The book traces the story of the rapid spread of Protestantism in Hungary early in the Reformation period until virtually the entire population had embraced the new faith; the Turkish conquest and occupation of the greater part of Hungary for a century and a half; the rise and eventual victory of the Counter-Reformation (1608–1715); the period of repression (1715–1789); the period of reform (1789–1848); further struggle against Romanist attempts to destroy the witness of the church in the nineteenth century, and its revitalization in this century. Readers will follow with interest the titanic struggle waged against Rome in this easternmost bastion of evangelicalism; they will learn about an experiment in Unitarianism centuries before the New England defection from the faith; and they will be inspired to read about the recent awakening and witness of the church there. Some will be surprised to know that one out of every five persons in Hungary is a member of the Reformed church, that its leadership early took the part of the landless peasants in the social struggle, and that many thousands of Jewish converts have become evangelized and admitted to the Church since World War II.

The only fault of the book is its brevity. Too much is of necessity left out in order to keep the book within its present limits. It is only an outline of the thrilling story which ought to be told English readers, but it is an outline which is well conceived and well told. We wish for it the wide reading it deserves and express our gratitude to the publishers for a very necessary and readable volume.

M. EUGENE OSTERHAVEN

New Interest

The Puritan Tradition in English Life, by John Marlowe, Cresset, London. 16s.

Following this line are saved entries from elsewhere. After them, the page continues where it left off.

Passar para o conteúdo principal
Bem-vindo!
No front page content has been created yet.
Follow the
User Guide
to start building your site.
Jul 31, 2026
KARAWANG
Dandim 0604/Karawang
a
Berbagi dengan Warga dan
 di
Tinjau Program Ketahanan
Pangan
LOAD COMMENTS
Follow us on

This is an evaluation of the influence of Puritanism, and is designed to show that the tradition of Victorian middle-class life springs from the theological and religious influences of sixteenth and seventeenth-century English Puritanism.

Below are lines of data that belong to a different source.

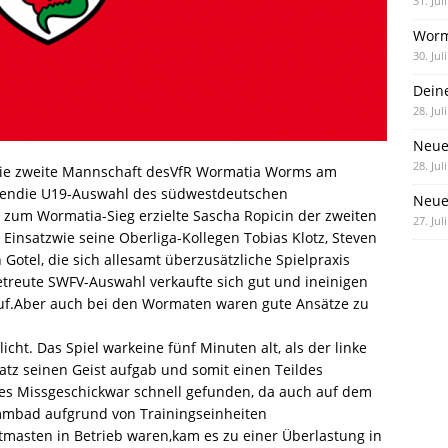
31. Jul
Worm
30. Jul
Dein
28. Jul
Neue
28. Jul
 die zweite Mannschaft desVfR Wormatia Worms am
gendie U19-Auswahl des südwestdeutschen
Neue 
 zum Wormatia-Sieg erzielte Sascha Ropicin der zweiten
27. Jul
 Einsatzwie seine Oberliga-Kollegen Tobias Klotz, Steven
 Gotel, die sich allesamt überzusätzliche Spielpraxis
betreute SWFV-Auswahl verkaufte sich gut und ineinigen
auf.Aber auch bei den Wormaten waren gute Ansätze zu
cht. Das Spiel warkeine fünf Minuten alt, als der linke
atz seinen Geist aufgab und somit einen Teildes
ses Missgeschickwar schnell gefunden, da auch auf dem
mmbad aufgrund von Trainingseinheiten
masten in Betrieb waren,kam es zu einer Überlastung in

Of necessity the author devotes a substantial part of his theme to the historical and theological origins of Puritanism. In analyzing the strength and weakness of the Puritans with shrewdness and penetration, he is not always fair, as for example, “Their attitude towards other people was regulated not by love but by a sense of duty.… They paid their debts but did not always forgive their debtors.” It is easy to oversimplify when dealing with the complex situations of Cromwellian England, and the author has not escaped doing so. Beyond any doubt is that Puritan emphasis on theology, on right living and the simple virtues gave English national character a quality lacking in most countries at that time.

Marlowe points out that Puritan influence was renewed through the evangelical revival of the eighteenth century even if its theology was not fully endorsed. It is noteworthy that the evangelicals of the Church of England had more in common with the Puritans than the Methodists who later found their way into dissent.